Mit der Enteignungswelle und den derzeitigen Bauarbeiten angesichts der Mega-Events, entwickelte sich das Zentrum für Flächen- und Wohnungswesen der Rechtsberatungsstelle des Bundesstaates Rio de Janeiro zu einer Art Epizentrum des Widerstandes, wo tausende Bürger_innen Unterstützung fanden. Durch die Arbeit des Zentrum für Flächen- und Wohnungswesen in den vergangenen Jahren, das im ständigen Dialog mit den Gemeinden stand, konnte viel Erfahrung im Kampf gegen die soziale Ausgrenzung gesammelt werden. Die Rechtsberatungsstelle gewann so stark an Glaubwürdigkeit und erwarb dadurch das Vertrauen seitens der Bevölkerung. Jedoch genau aus diesem Grund wurden von der Generaldirektion der Rechtsberatungsstelle Veränderungen in die Wege geleitet, die die Zerschlagung der Abteilung für Flächen- und Wohnungswesen zum Ziel hatte. Hierzu wurde die Entlassung genau der Rechtsanwälte und Rechtsanwältinnen veranlasst, die für die Beständigkeit der durch die Abteilung etablierten Arbeit verantwortlich waren. Darüber hinaus wurde kurzum allen Praktikant_innen, die in der Abteilung arbeiteten, gekündigt.

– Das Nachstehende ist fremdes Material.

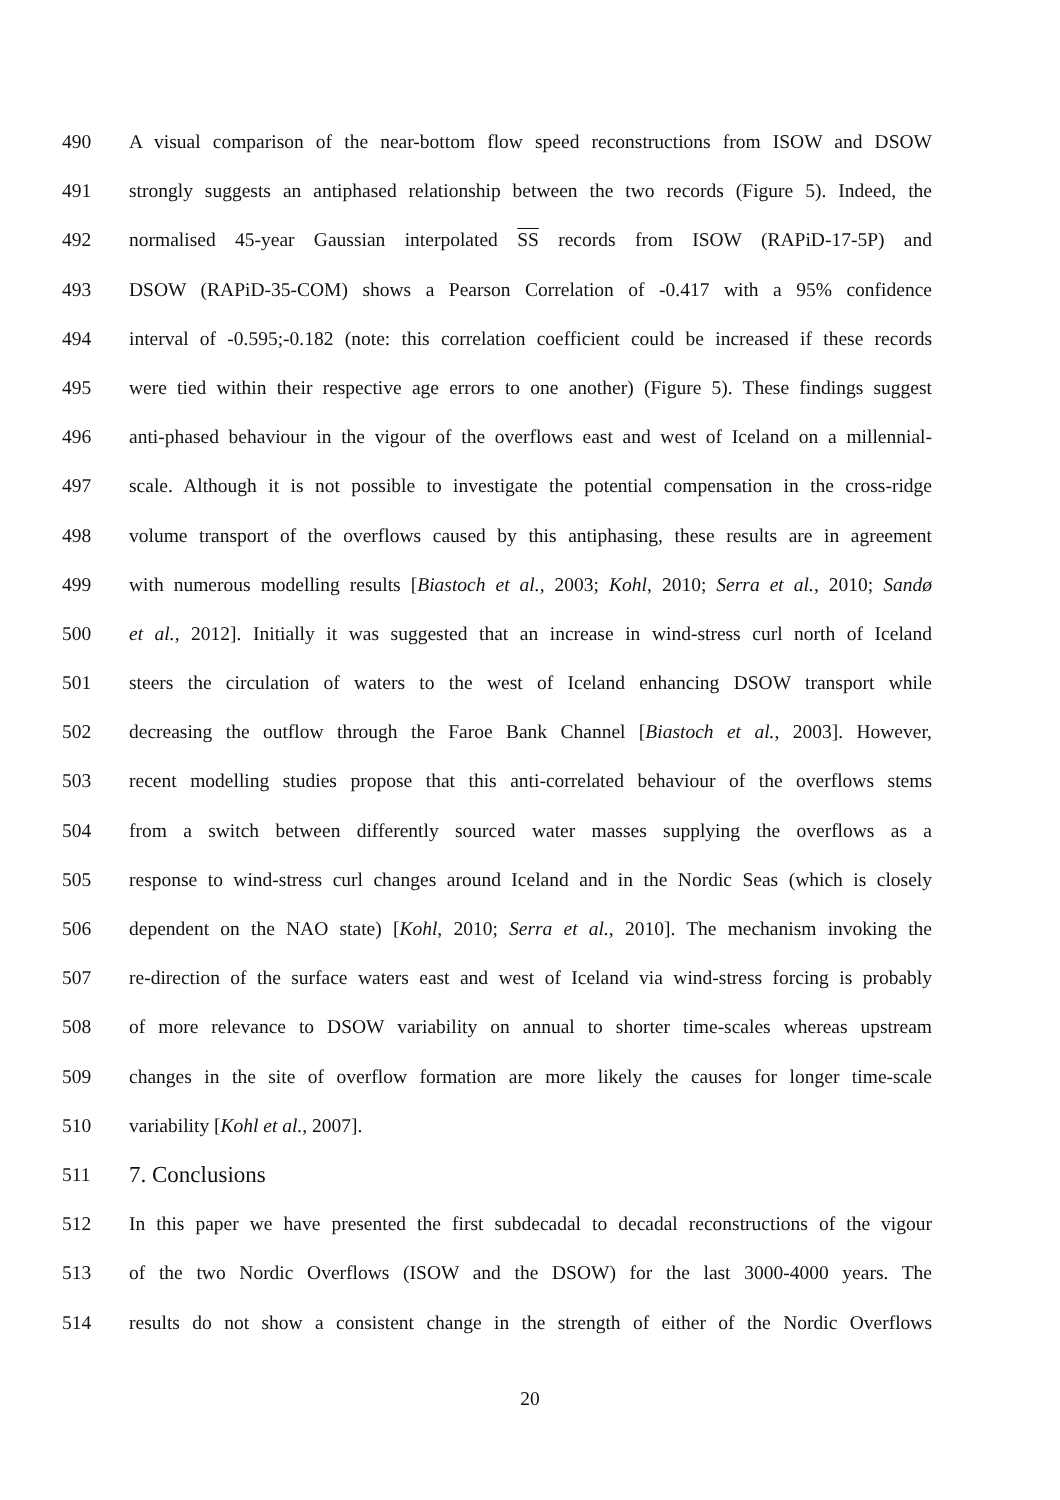490 A visual comparison of the near-bottom flow speed reconstructions from ISOW and DSOW
491 strongly suggests an antiphased relationship between the two records (Figure 5). Indeed, the
492 normalised 45-year Gaussian interpolated SS records from ISOW (RAPiD-17-5P) and
493 DSOW (RAPiD-35-COM) shows a Pearson Correlation of -0.417 with a 95% confidence
494 interval of -0.595;-0.182 (note: this correlation coefficient could be increased if these records
495 were tied within their respective age errors to one another) (Figure 5). These findings suggest
496 anti-phased behaviour in the vigour of the overflows east and west of Iceland on a millennial-
497 scale. Although it is not possible to investigate the potential compensation in the cross-ridge
498 volume transport of the overflows caused by this antiphasing, these results are in agreement
499 with numerous modelling results [Biastoch et al., 2003; Kohl, 2010; Serra et al., 2010; Sandø
500 et al., 2012]. Initially it was suggested that an increase in wind-stress curl north of Iceland
501 steers the circulation of waters to the west of Iceland enhancing DSOW transport while
502 decreasing the outflow through the Faroe Bank Channel [Biastoch et al., 2003]. However,
503 recent modelling studies propose that this anti-correlated behaviour of the overflows stems
504 from a switch between differently sourced water masses supplying the overflows as a
505 response to wind-stress curl changes around Iceland and in the Nordic Seas (which is closely
506 dependent on the NAO state) [Kohl, 2010; Serra et al., 2010]. The mechanism invoking the
507 re-direction of the surface waters east and west of Iceland via wind-stress forcing is probably
508 of more relevance to DSOW variability on annual to shorter time-scales whereas upstream
509 changes in the site of overflow formation are more likely the causes for longer time-scale
510 variability [Kohl et al., 2007].
511 7. Conclusions
512 In this paper we have presented the first subdecadal to decadal reconstructions of the vigour
513 of the two Nordic Overflows (ISOW and the DSOW) for the last 3000-4000 years. The
514 results do not show a consistent change in the strength of either of the Nordic Overflows
20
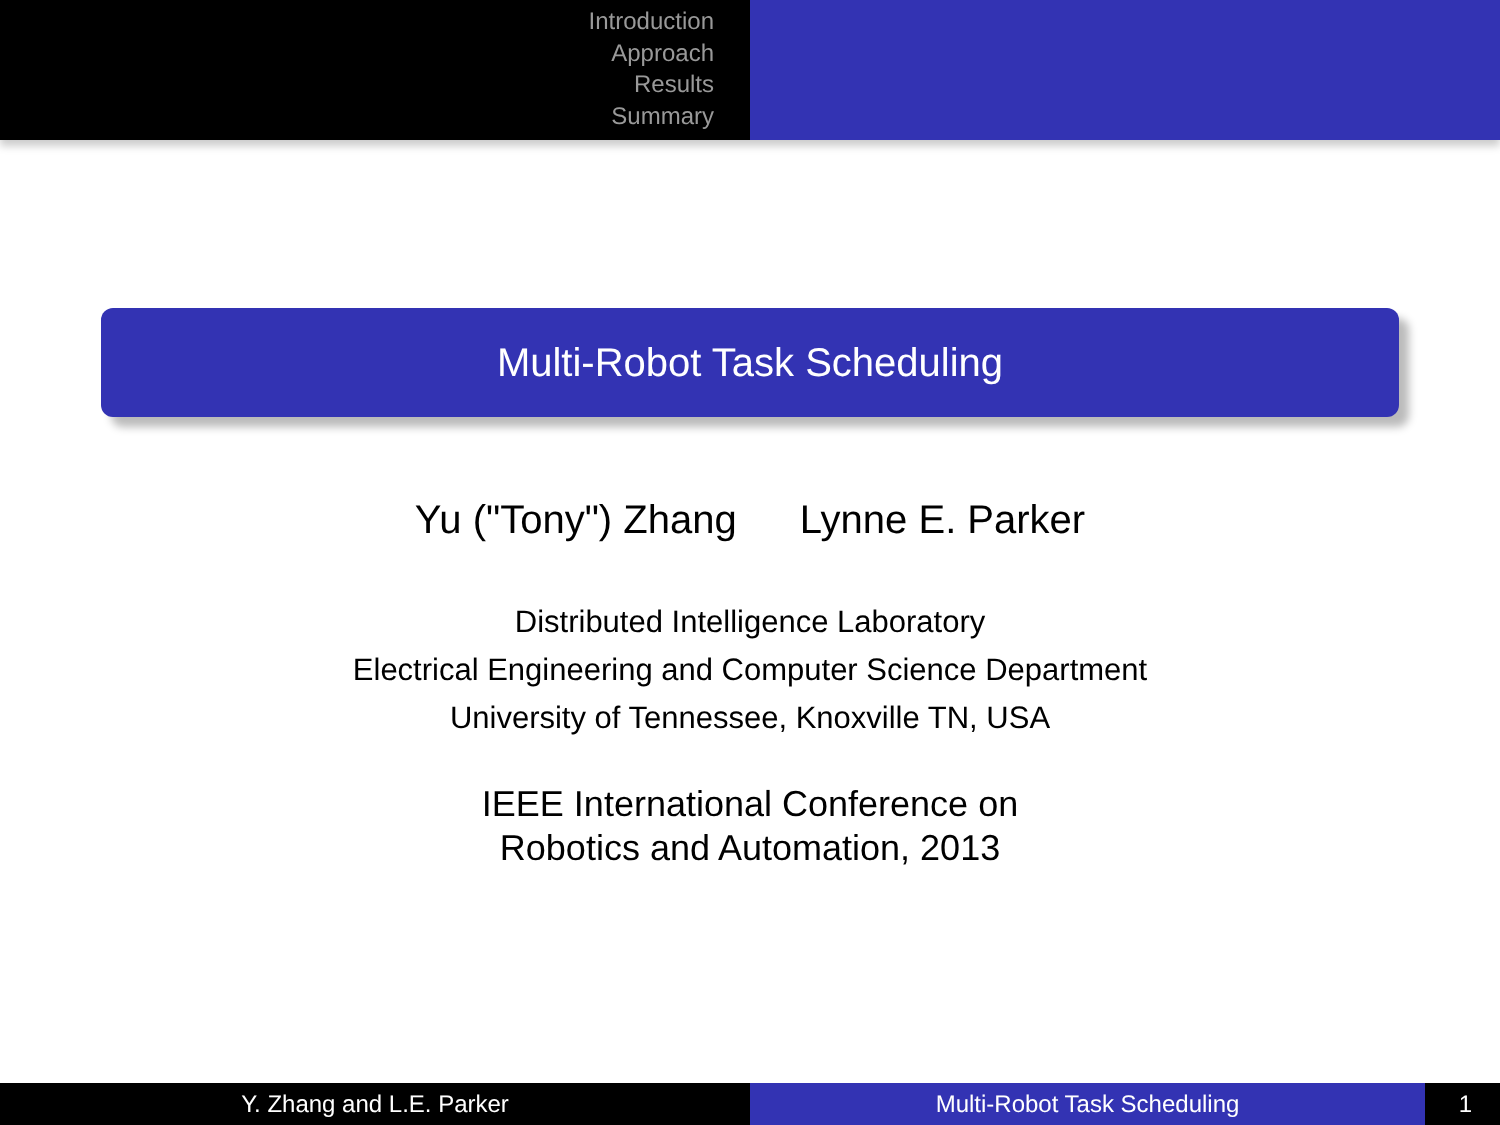Introduction
Approach
Results
Summary
Multi-Robot Task Scheduling
Yu ("Tony") Zhang Lynne E. Parker
Distributed Intelligence Laboratory
Electrical Engineering and Computer Science Department
University of Tennessee, Knoxville TN, USA
IEEE International Conference on
Robotics and Automation, 2013
Y. Zhang and L.E. Parker Multi-Robot Task Scheduling 1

Durch die absolute Kontrolle über die momentane Situation lauert die Allianz, bestehend aus FIFA, IOC, der Regierungen von Bund, Ländern und Gemeinden, der Bauindustrie, Multinationalen und all den glücklichen Opportunisten – unternehmerischer oder parteilicher Natur – auf ihre große Chance. Das größte Bestreben ist dabei die gezielte und umfangreiche Privatisierung der staatlichen Macht, des öffentlichen Raumes und der öffentlichen Mittel, und dies innerhalb kürzester Zeit. Rio steht unter Beschuss. Und wie wir uns erinnern, ist Rio das Aushängeschild Brasiliens in der Welt.
Wie es schon bei den Panamerikanischen Spielen und bei den berühmten Olympischen Spielen von Athen gewesen ist, wird am Ende der ganzen Angelegenheit die Rechnung vom Volk bezahlt werden. Das Volk, dem momentan elementare Rechte verweigert werden, das schlecht behandelt und missachtet wird.
*Paulo Passarinho ist Ökonom und Mitglied des Regionalen Rats für Wirtschaft von Rio de Janeiro.
** Der Begriff „weißer Elefant“ bezeichnet eine nutzlose Schönheit, die zwar gesehen und angefasst werden kann, darüber hinaus jedoch keinen Nutzen für die Gesellschaft bietet. Obwohl ihr materieller Wert gigantisch ist, steht sie nur kurz im Mittelpunkt des Interesses.